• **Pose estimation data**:
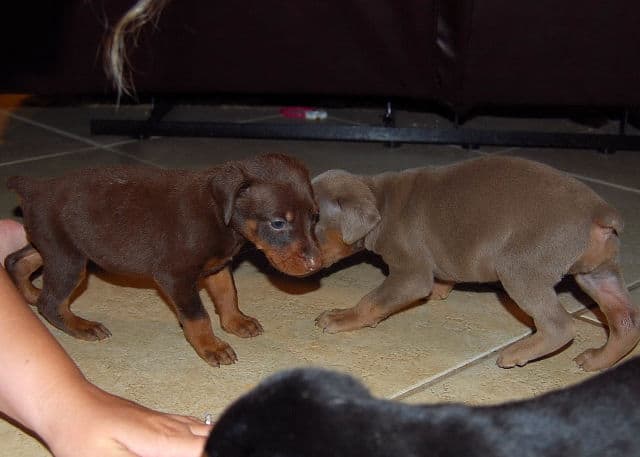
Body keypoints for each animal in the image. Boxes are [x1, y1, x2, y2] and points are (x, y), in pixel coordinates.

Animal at [6, 153, 320, 366]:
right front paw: (211, 346)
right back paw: (81, 326)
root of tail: (34, 188)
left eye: (314, 217)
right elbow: (197, 316)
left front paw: (236, 322)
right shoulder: (175, 276)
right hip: (69, 259)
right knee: (51, 302)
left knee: (17, 260)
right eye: (278, 223)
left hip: (57, 246)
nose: (315, 264)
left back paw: (30, 293)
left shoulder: (217, 267)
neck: (219, 213)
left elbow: (228, 294)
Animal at [312, 157, 640, 370]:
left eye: (310, 223)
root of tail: (599, 211)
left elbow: (374, 300)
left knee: (560, 325)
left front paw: (342, 317)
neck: (380, 199)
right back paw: (598, 360)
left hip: (518, 267)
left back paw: (517, 353)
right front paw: (441, 289)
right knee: (626, 320)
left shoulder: (410, 272)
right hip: (597, 272)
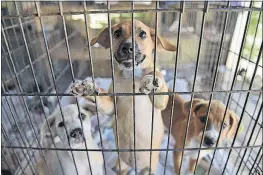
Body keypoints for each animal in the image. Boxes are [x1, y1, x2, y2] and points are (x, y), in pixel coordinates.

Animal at [71, 19, 176, 174]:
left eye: (142, 34)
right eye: (117, 33)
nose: (127, 47)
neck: (131, 76)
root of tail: (134, 167)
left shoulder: (161, 103)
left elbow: (157, 77)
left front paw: (153, 79)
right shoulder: (112, 106)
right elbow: (102, 99)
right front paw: (88, 89)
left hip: (149, 168)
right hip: (120, 164)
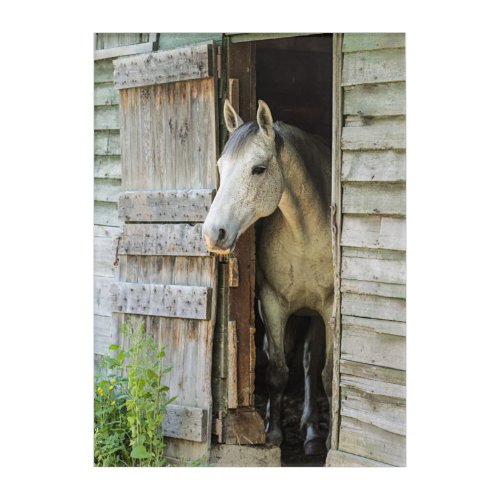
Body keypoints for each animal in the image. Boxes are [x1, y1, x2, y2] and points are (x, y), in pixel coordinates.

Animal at [201, 99, 334, 456]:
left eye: (258, 169)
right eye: (220, 166)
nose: (213, 233)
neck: (305, 236)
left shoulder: (329, 309)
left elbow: (327, 374)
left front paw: (328, 439)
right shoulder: (272, 304)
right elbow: (276, 371)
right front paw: (272, 434)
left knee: (309, 364)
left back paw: (312, 432)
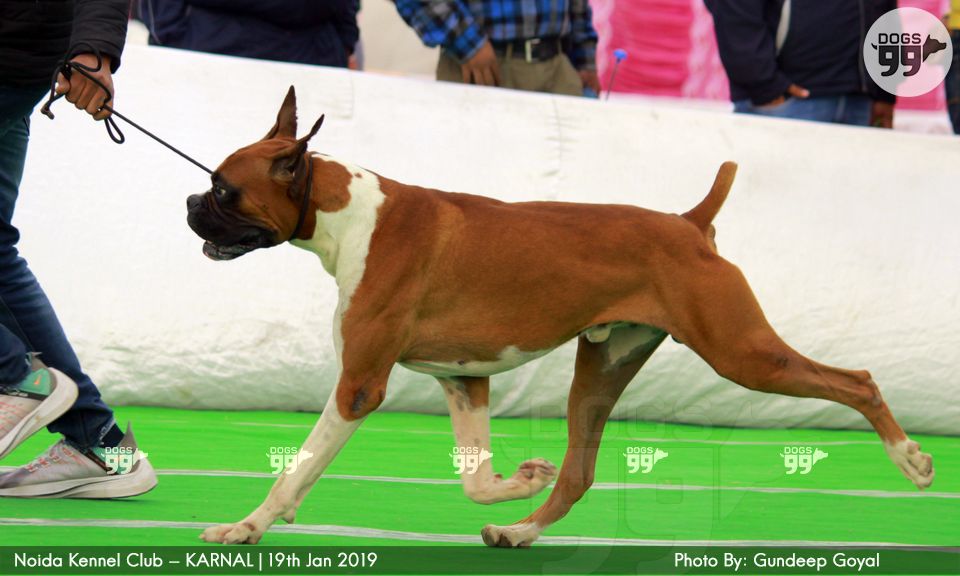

• **Work instruction**:
Each line that includes the word "shoulder" counts once; report how many such lines the entries have, and nothing else.

• **Task solution**:
7